Uludere samimiyet sınavıBu arada bazı vekillerin Şahin’le ilgili rahatsızlıklarını grup başkanvekillerine ilettiği öğrenildi. AKP’nin Kürt milletvekillerinden, partide krize dönüşen İçişleri Bakanı İdris Naim Şahin’e yanıt gibi Kürt raporu geldi. Milletvekillerinin Güneydoğu’da yaptıkları ziyaretler sonrası hazırlayıp parti yönetimine ilettiği raporda, “Uludere hükümetin samimiyet sınavı” denildi. AKP’li Kürt vekiller, Şahin’in parti sözcüsü Hüseyin Çelik tarafından uyarılmasını olumlu bulduklarını belirtirken, “Ancak bu yetmez. İstifa etmeli ya da görevden alınmalı” taleplerini de sözlü olarak parti yöneticilerine iletti.

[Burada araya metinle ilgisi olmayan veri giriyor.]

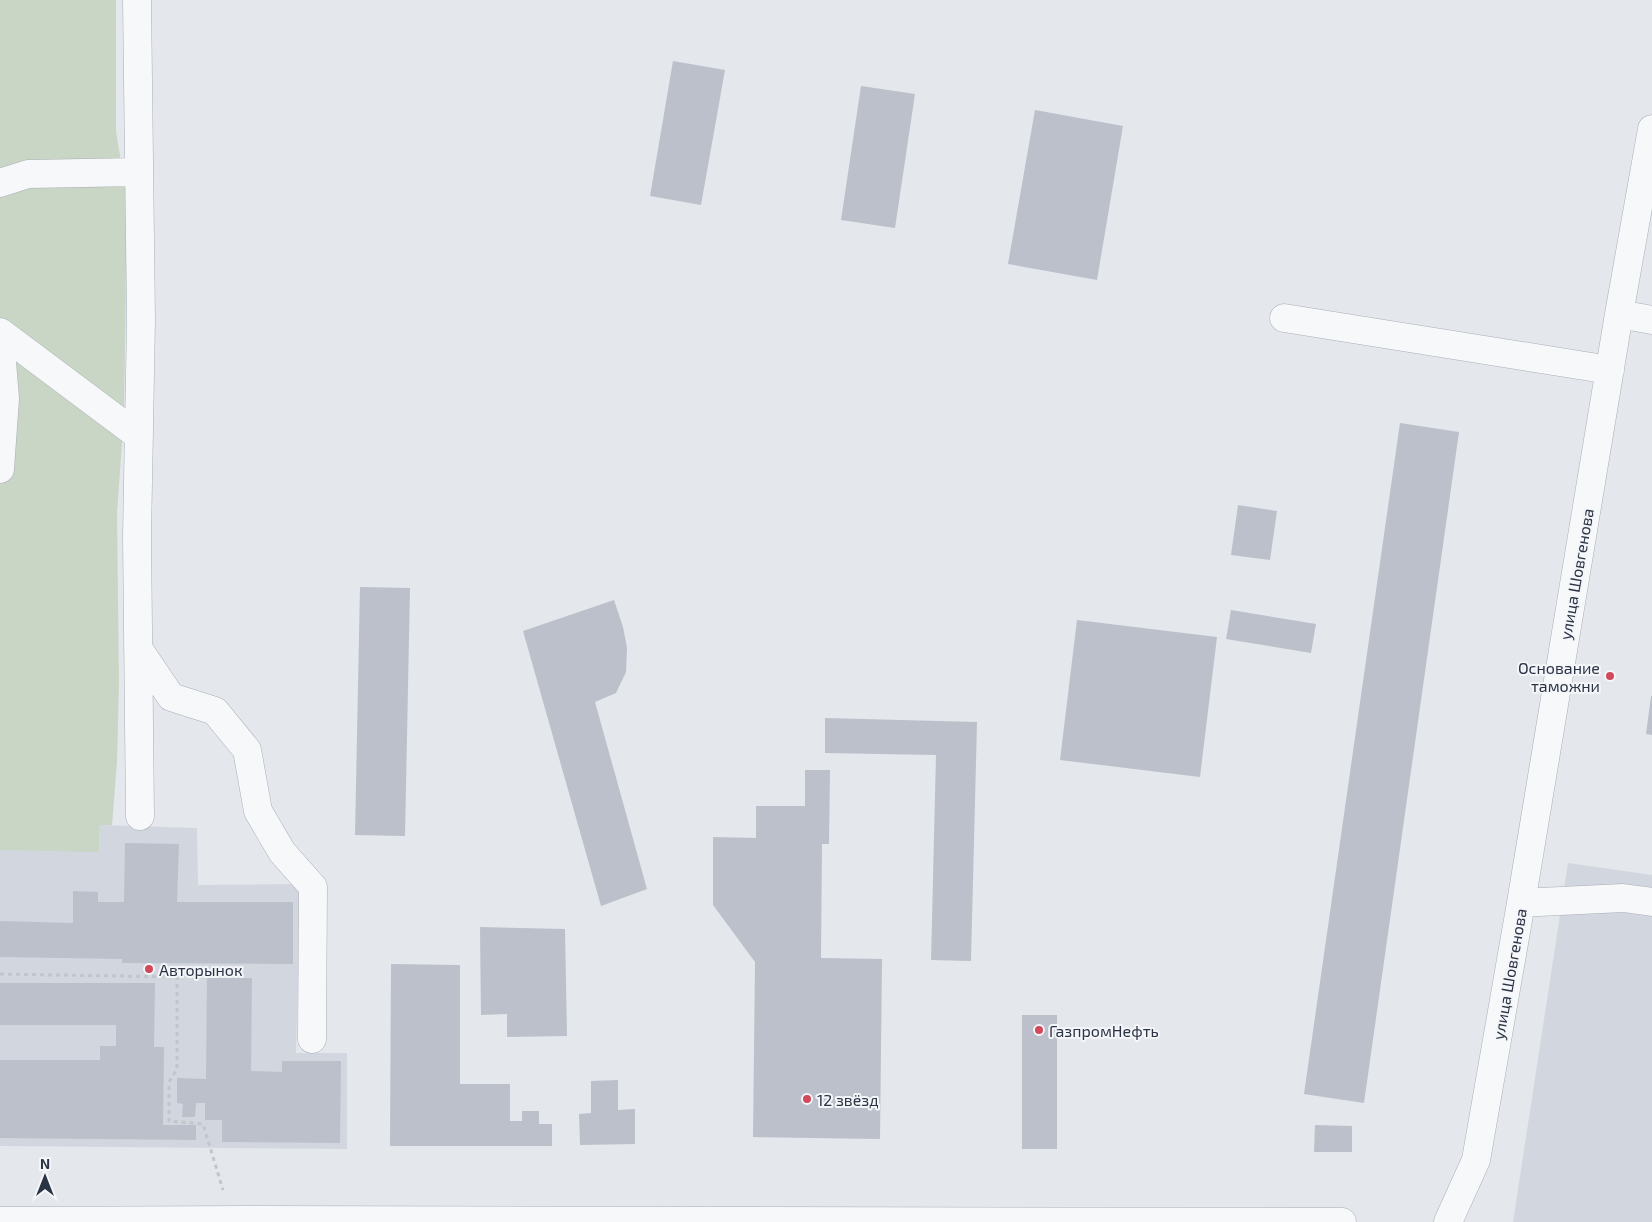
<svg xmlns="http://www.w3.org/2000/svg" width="1652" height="1222" font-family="'Exo 2',sans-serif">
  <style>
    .built { fill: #d2d6de }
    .green { fill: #c9d6c5 }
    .building { fill: #bbc0ca }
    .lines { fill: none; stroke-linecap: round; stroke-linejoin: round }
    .minor-casing { stroke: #a9aeb7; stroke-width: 29 }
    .path { stroke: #c2c5cb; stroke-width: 3; stroke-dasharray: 4 4; stroke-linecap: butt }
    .minor { stroke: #f7f8fa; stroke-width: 28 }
    .poi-dot { fill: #d1495b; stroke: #f4f6f9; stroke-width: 2 }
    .labels { text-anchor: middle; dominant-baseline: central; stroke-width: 4; stroke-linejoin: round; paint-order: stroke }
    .street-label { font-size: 16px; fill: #2b3445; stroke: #f4f6f9 }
    .poi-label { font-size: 16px; fill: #2b3445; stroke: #f4f6f9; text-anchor: start }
  </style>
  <rect width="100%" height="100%" fill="#e4e7ec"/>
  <path class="built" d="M 99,825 L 197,828 L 198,885 L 300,884 L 296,1053 L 347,1053 L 347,1149 L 0,1146 L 0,850 L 99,851 Z
    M 1568,863 L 1652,875 L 1652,1222 L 1513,1222 Z"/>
  <path class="green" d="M 0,0 L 116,0 L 116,131 L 127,199 L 124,416 L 117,513 L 119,684 L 117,762 L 112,825 L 99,825 L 99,852 L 0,850 Z"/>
  <path class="building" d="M 673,61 L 725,70 L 701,205 L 650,196 Z
    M 861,86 L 915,94 L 895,228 L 841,220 Z
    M 1035,110 L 1123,126 L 1097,280 L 1008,264 Z
    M 1400,423 L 1459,432 L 1364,1103 L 1304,1094 Z
    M 1238,505 L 1277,511 L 1270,560 L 1231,555 Z
    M 360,587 L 410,588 L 405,836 L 355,835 Z
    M 614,600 L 623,627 L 627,648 L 626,672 L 616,693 L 595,702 L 647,889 L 601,906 L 523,631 Z
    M 1231,610 L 1316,624 L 1311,653 L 1226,639 Z
    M 1077,620 L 1217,637 L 1200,777 L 1060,760 Z
    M 1651,696 L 1652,696 L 1652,735 L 1646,734 Z
    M 825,718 L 977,722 L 971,961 L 931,960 L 936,755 L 825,753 Z
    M 805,770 L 830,770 L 829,844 L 822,844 L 821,958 L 882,959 L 880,1139 L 753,1137 L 755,962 L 713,905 L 713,837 L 756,838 L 756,806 L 805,806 Z
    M 125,843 L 179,844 L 177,902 L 293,902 L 293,964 L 122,963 L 122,959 L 0,957 L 0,921 L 73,923 L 73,891 L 98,892 L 98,902 L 124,902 Z
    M 480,927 L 565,929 L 567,1036 L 507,1037 L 507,1014 L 481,1015 Z
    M 391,964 L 460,965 L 460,1084 L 510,1084 L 510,1121 L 522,1121 L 522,1111 L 539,1111 L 539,1124 L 552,1124 L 552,1146 L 390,1146 Z
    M 207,978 L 252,978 L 251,1071 L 282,1072 L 282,1061 L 341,1061 L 340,1143 L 222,1142 L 222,1120 L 205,1120 L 205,1103 L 196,1103 L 195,1117 L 182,1117 L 183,1104 L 177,1103 L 177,1078 L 206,1079 Z
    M 0,983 L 155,983 L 154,1047 L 164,1047 L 163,1125 L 196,1125 L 196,1140 L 0,1138 L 0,1060 L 100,1060 L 100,1046 L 116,1046 L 116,1025 L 0,1025 Z
    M 1022,1015 L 1057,1015 L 1057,1149 L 1022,1149 Z
    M 618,1080 L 618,1110 L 635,1109 L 635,1144 L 580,1145 L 579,1114 L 591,1113 L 591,1081 Z
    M 1315,1125 L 1352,1126 L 1352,1152 L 1314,1152 Z"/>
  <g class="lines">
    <g class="minor-casing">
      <path id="minor" d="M 137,0 L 141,320 L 137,536 L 140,816
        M 0,183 L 28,174 L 139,172
        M 1619,314 L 1652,320
        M 1284,318 L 1610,370
        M 0,332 L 139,436
        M 0,337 L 5,399 L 0,469
        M 138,648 L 171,697 L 215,711 L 247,750 L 258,811 L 282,852 L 313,887 L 312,1039
        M 1521,903 L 1623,898 L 1652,902
        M 0,1221 L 247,1220 L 1342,1222
        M 1448,1222 L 1476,1160 L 1521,903 L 1619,314 L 1652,129"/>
    </g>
    <path class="path" d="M 0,974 L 177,977 L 177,1069 L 169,1082 L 169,1121 L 203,1124 L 223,1190"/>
    <use href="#minor" class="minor"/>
  </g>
  <g class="poi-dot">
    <circle cx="1610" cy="676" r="5"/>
    <circle cx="149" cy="969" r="5"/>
    <circle cx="1039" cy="1030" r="5"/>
    <circle cx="807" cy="1099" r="5"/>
  </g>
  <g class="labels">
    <g class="street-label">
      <text transform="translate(1576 574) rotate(-80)">улица Шовгенова</text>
      <text transform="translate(1509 974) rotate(-80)">улица Шовгенова</text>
    </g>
    <g class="poi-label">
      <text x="1600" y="667" text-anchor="end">Основание<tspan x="1600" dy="18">таможни</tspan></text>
      <text x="159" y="969">Авторынок</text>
      <text x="1049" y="1030">ГазпромНефть</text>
      <text x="817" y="1099">12 звёзд</text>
    </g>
  </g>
  <g transform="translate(45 1177)" stroke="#f4f6f9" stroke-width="4" paint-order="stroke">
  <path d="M0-4L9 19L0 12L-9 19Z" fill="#2b3445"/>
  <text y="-8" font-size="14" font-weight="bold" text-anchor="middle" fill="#2b3445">N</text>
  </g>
</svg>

Raporda BDP ile benzer talepler var Doğu ve Güneydoğu kökenli milletvekilleri tarafından hazırlanan raporda bölgedeki talepler 4 başlık altında toplandı. Raporun ilk maddesinde Uludere olayı yer aldı. Uludere olayı için, “Roboski (Uludere) hükümet için bir samimiyet sınavıdır” ifadesi kullanılan raporda 5 aylık süreye karşın olayın aydınlatılmamış olmasının Kürtler arasında büyük bir kaygıya neden olduğu, sürecin bu şekilde uzamasının Kürtler arasında hükümete güvensizliğe dönüşme riski taşıdığı, bir an önce sorumluların ortaya çıkarılıp yargıya teslim edilmesinin bölgede birinci talep haline geldiği vurgulandı. Talepler arasında ikinci sırada, yine Başbakan Erdoğan’ın soğuk baktığı anadilde eğitimin yer alması dikkat çekti. Taleplerin üçüncü sırasında yeni anayasa sürecindeki Kürt sorununa ilişkin beklentiler sıralandı. Raporda bu beklentiler, “anayasal vatandaşlık” olarak ifade edildi. Taleplerin 4. sırasında ise yerel yönetimlerin güçlendirilmesi yer aldı. BDP’nin “demokratik özerklik” talebine benzer bir şekilde yerel yönetimlerin daha da güçlendirilip yetkilerinin arttırılması AKP raporuna girdi.